One good example of measured improvement can be found from one of Intel’s very well written White Papers on the subject of Security Investment or (ROSI) here: Measuring the Return on IT Security Investments.

 

Many countermeasures can be put in place at once in order to establish a good defense in depth strategy for the IT Security program. But if IT business value proposition is important, an approach that allows implementation of security countermeasures (or improvements) one by one can allow measurements to be taken and proper value to the organization can be assessed.
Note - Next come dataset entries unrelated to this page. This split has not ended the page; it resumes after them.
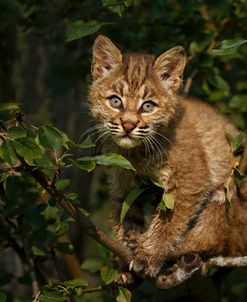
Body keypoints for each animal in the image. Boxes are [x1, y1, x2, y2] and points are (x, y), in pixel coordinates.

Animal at [89, 34, 247, 276]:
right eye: (115, 101)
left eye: (148, 106)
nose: (128, 125)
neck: (136, 151)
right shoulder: (122, 181)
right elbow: (126, 216)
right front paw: (128, 251)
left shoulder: (191, 179)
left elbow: (169, 222)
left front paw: (149, 254)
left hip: (231, 187)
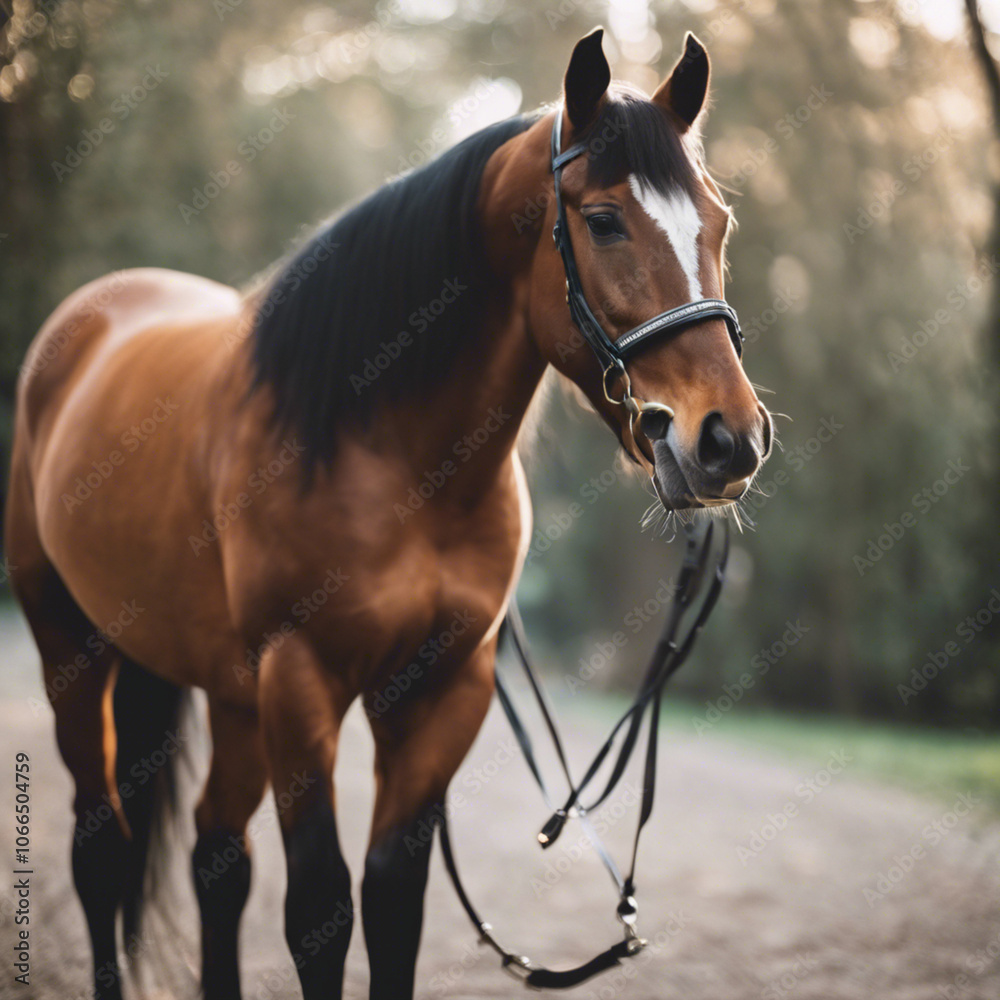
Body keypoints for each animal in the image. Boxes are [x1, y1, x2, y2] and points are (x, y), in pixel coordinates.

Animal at [5, 28, 772, 1000]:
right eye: (603, 220)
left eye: (718, 221)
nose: (728, 440)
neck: (398, 461)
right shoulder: (301, 681)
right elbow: (320, 911)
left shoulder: (445, 688)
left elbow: (392, 901)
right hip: (74, 645)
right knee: (102, 847)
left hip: (230, 690)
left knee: (218, 855)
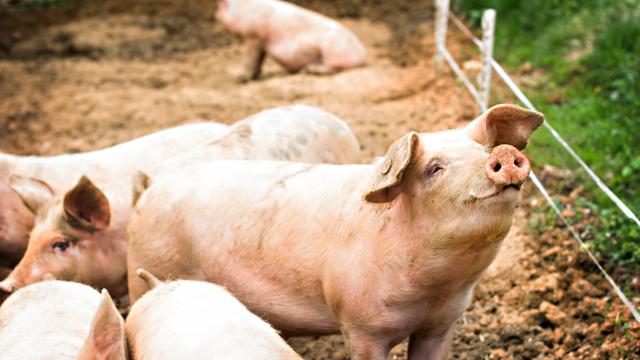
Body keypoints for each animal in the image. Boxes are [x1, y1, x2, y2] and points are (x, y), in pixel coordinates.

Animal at [215, 0, 364, 81]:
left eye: (219, 9)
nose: (216, 16)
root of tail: (363, 54)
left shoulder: (253, 36)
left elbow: (251, 59)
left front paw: (239, 79)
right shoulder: (262, 42)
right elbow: (259, 60)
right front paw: (256, 76)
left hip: (333, 50)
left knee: (333, 68)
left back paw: (308, 70)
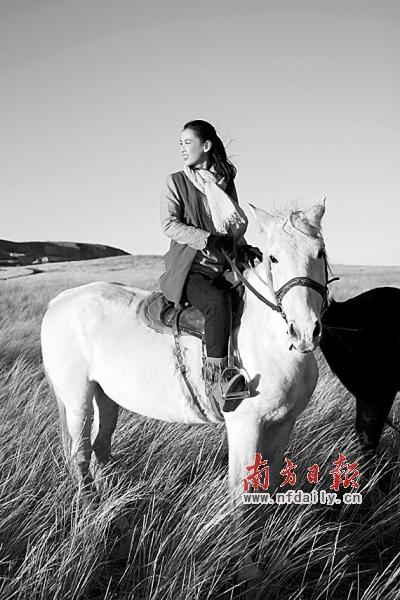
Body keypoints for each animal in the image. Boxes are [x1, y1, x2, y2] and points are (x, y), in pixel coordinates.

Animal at [40, 199, 331, 581]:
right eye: (274, 258)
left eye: (320, 251)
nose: (305, 331)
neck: (267, 337)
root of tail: (58, 302)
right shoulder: (245, 426)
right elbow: (241, 490)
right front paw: (248, 566)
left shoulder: (283, 424)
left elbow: (268, 485)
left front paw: (270, 554)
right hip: (77, 401)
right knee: (80, 457)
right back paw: (94, 519)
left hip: (107, 398)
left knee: (100, 451)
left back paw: (117, 519)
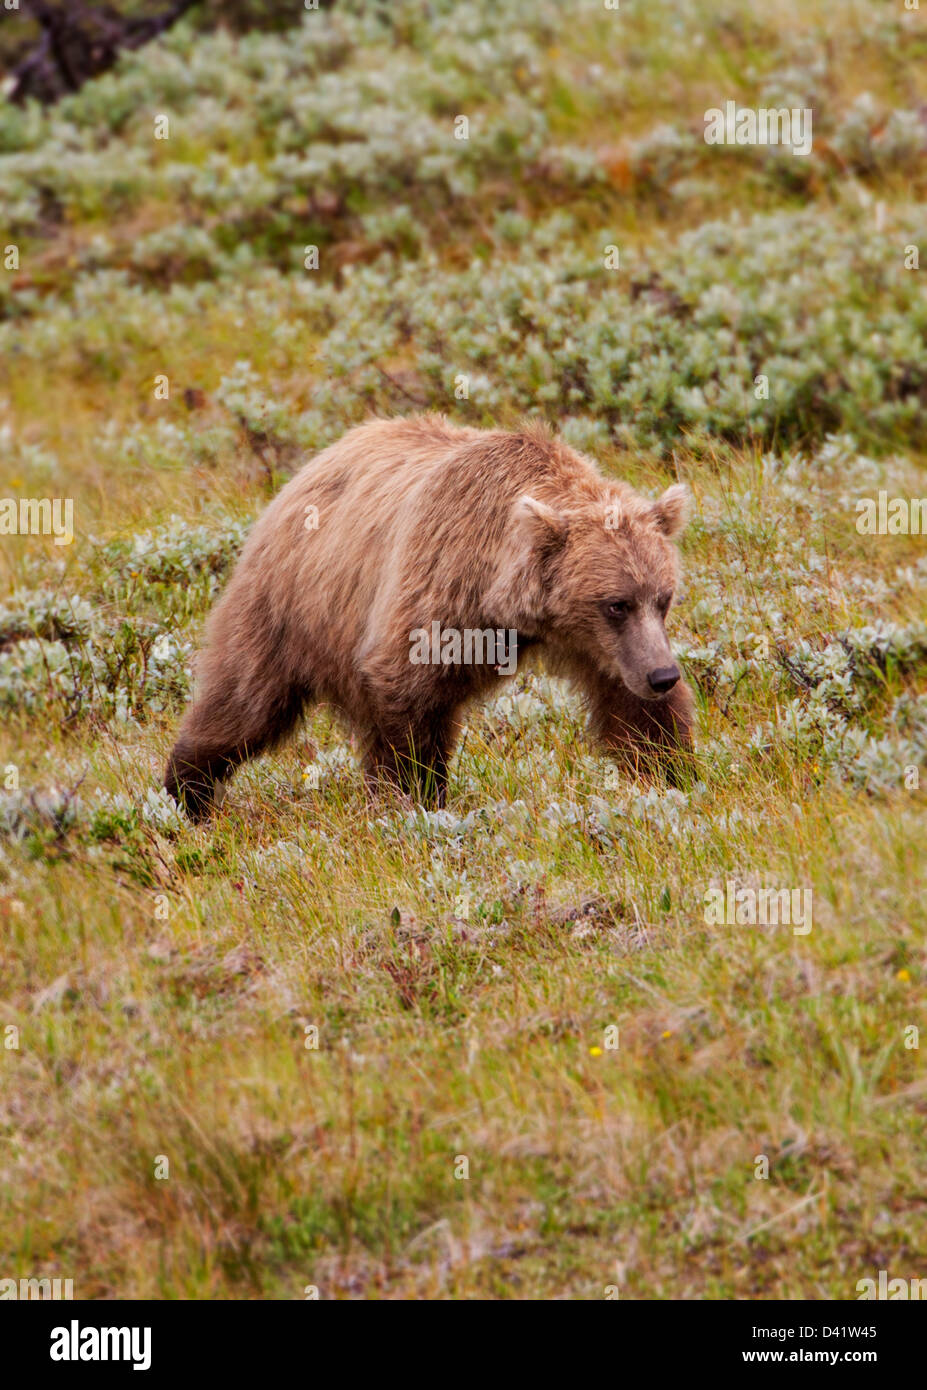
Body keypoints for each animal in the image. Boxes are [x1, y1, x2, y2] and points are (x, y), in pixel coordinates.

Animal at [163, 417, 692, 817]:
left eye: (663, 598)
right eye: (616, 603)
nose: (663, 674)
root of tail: (310, 465)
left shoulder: (601, 646)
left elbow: (632, 706)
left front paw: (672, 771)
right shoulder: (435, 588)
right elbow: (408, 691)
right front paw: (420, 795)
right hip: (288, 606)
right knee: (244, 702)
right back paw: (185, 792)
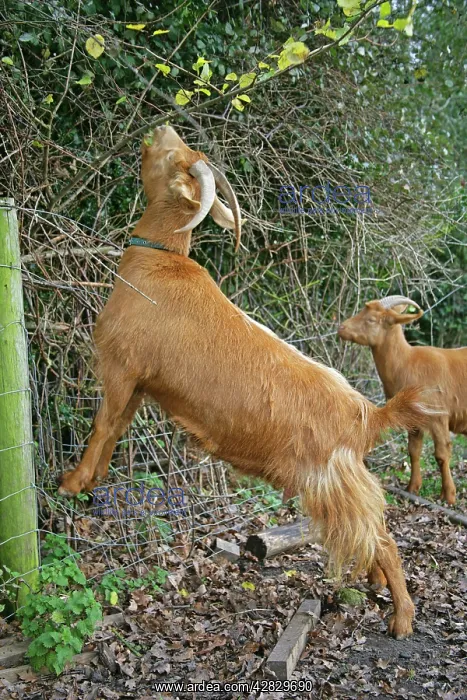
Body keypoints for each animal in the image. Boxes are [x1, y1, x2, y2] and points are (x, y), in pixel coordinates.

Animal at [59, 126, 430, 638]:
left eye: (176, 158)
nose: (162, 130)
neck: (158, 265)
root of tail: (369, 415)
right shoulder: (138, 386)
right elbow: (114, 431)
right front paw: (90, 483)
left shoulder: (120, 368)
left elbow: (100, 427)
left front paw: (71, 483)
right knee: (372, 539)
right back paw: (377, 587)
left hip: (332, 484)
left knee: (384, 539)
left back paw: (402, 619)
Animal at [338, 296, 467, 505]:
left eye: (371, 320)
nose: (341, 328)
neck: (407, 363)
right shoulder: (413, 417)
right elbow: (413, 451)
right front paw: (412, 488)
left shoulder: (438, 416)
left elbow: (441, 455)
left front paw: (448, 496)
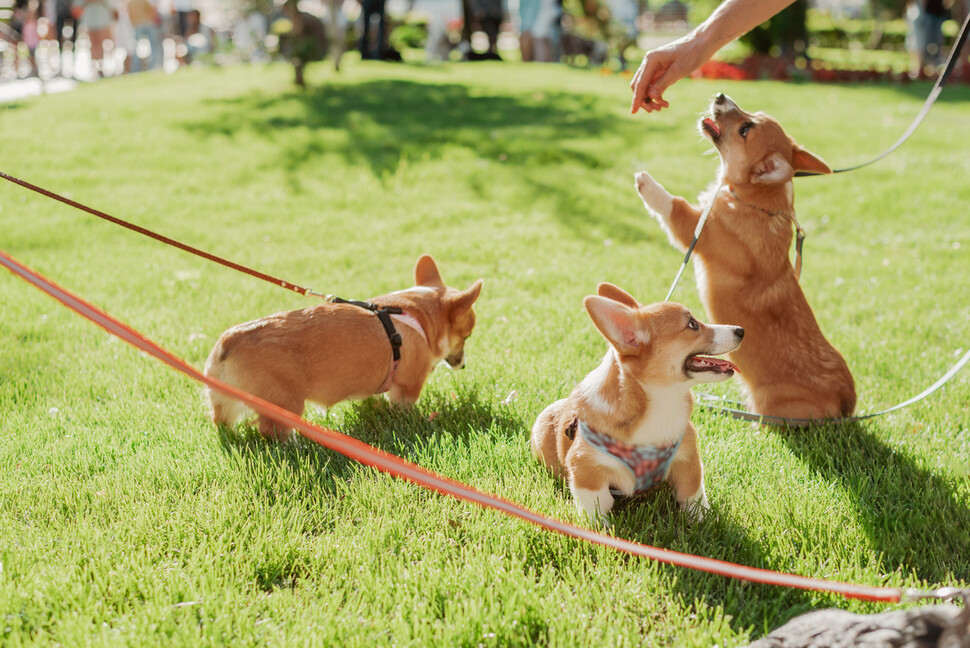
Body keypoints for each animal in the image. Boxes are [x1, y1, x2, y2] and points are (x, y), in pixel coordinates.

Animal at [202, 253, 482, 440]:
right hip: (285, 402)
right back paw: (297, 443)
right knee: (273, 430)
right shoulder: (408, 387)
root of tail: (228, 341)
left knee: (222, 422)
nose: (464, 365)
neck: (417, 314)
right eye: (466, 337)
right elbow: (403, 407)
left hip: (223, 402)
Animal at [528, 284, 740, 520]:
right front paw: (599, 526)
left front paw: (700, 521)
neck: (660, 400)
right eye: (693, 324)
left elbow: (693, 495)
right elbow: (596, 503)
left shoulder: (687, 458)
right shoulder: (585, 466)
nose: (741, 330)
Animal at [636, 93, 856, 422]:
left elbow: (673, 205)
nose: (720, 96)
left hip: (771, 404)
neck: (755, 201)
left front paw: (645, 182)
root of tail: (847, 408)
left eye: (745, 129)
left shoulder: (695, 229)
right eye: (753, 114)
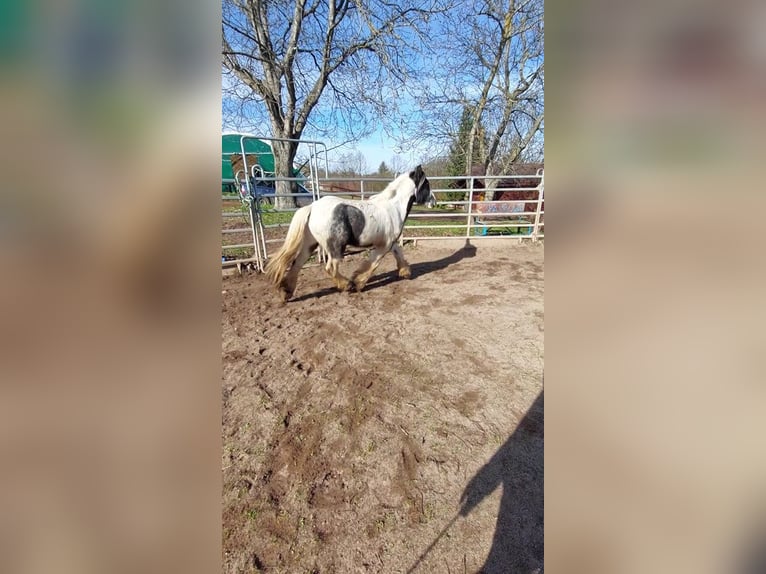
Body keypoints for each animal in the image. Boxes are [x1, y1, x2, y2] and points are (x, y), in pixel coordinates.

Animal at [264, 165, 432, 304]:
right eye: (427, 185)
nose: (433, 201)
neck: (393, 208)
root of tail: (312, 207)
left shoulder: (391, 242)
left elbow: (399, 253)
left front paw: (405, 272)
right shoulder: (384, 245)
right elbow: (374, 263)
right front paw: (358, 283)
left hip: (309, 244)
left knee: (296, 264)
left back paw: (286, 292)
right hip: (335, 248)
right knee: (330, 267)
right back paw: (347, 285)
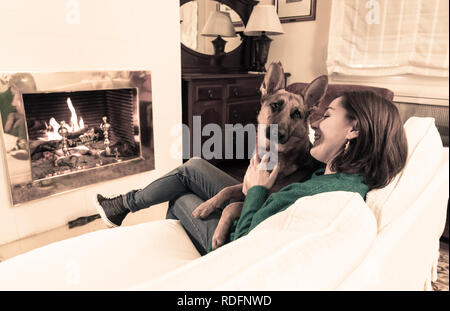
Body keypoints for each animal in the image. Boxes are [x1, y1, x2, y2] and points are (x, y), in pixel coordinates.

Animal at [191, 62, 326, 251]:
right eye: (275, 105)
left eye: (297, 114)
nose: (279, 133)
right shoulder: (244, 186)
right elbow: (225, 190)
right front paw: (205, 206)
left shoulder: (261, 200)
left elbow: (232, 206)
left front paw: (218, 234)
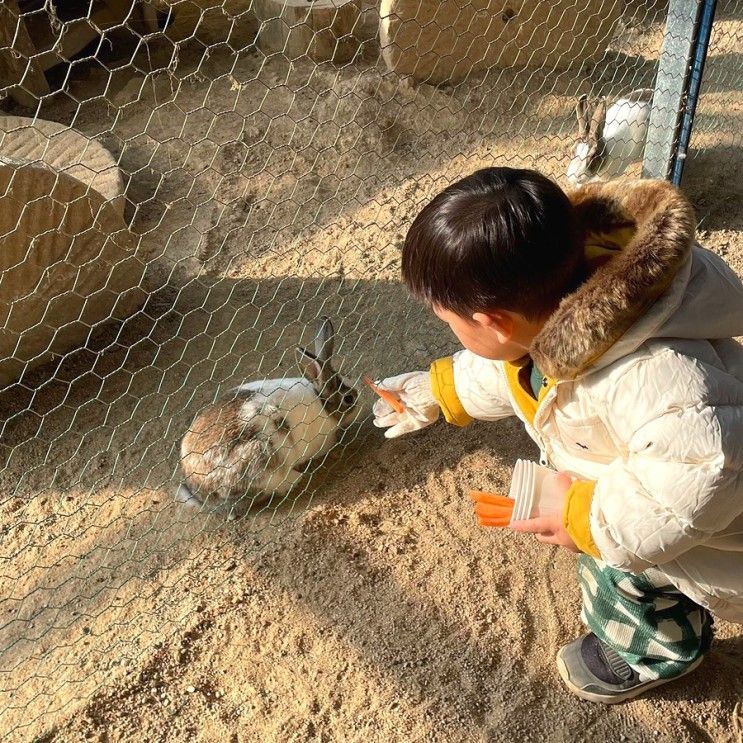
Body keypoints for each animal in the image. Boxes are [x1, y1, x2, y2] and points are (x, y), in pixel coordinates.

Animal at [177, 316, 358, 516]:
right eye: (348, 398)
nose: (359, 398)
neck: (322, 402)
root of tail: (204, 496)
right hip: (264, 458)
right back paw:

Whether it’s CMMI to show increased maturity level in handling a security event, Six Sigma for improvements on the process, or ROSI that shows return on the initial security investment, all can be very beneficial to cost justification as they provide indicators on just how much improvement was achieved based on the metrics collected.

 

The truth, in my humble opinion, is that even though all of the calculations providing justification to information security investment have some subjectivity, they are very meaningful and necessary in allowing the appropriate communication to take place about risk mitigation.  An organization’s obligation to protect its information assets is considered due diligence, and in some cases IT security controls are mandated under regulatory compliance. But unfortunately, many organizations are forced into a security program with the only purpose of satisfying regulatory compliance making it very difficult to measure business value. Security audits should only be used to verify security controls are in place and working properly, not to control the direction of a security program. Information security should be created with a defense in depth strategy in mind and the consideration of the data classification that needs to be protected. The organization’s culture plays a huge role in making strides with this and implementation of standards like ISO 17799/27002, NIST-800 series, and COBIT can also help in this strategy.

 

A strategy that focuses on IT Security improvements can be measured to show that it is an investment in the organization’s capability and maturity or that it is an improvement on the protection of information assets. As with any process, there is always room for improvement in IT Security. The IT Security program should be created to protect the organization and by determining the indicators for success, information security expenditures can not only be justified but can also be an investment in IT Business Value.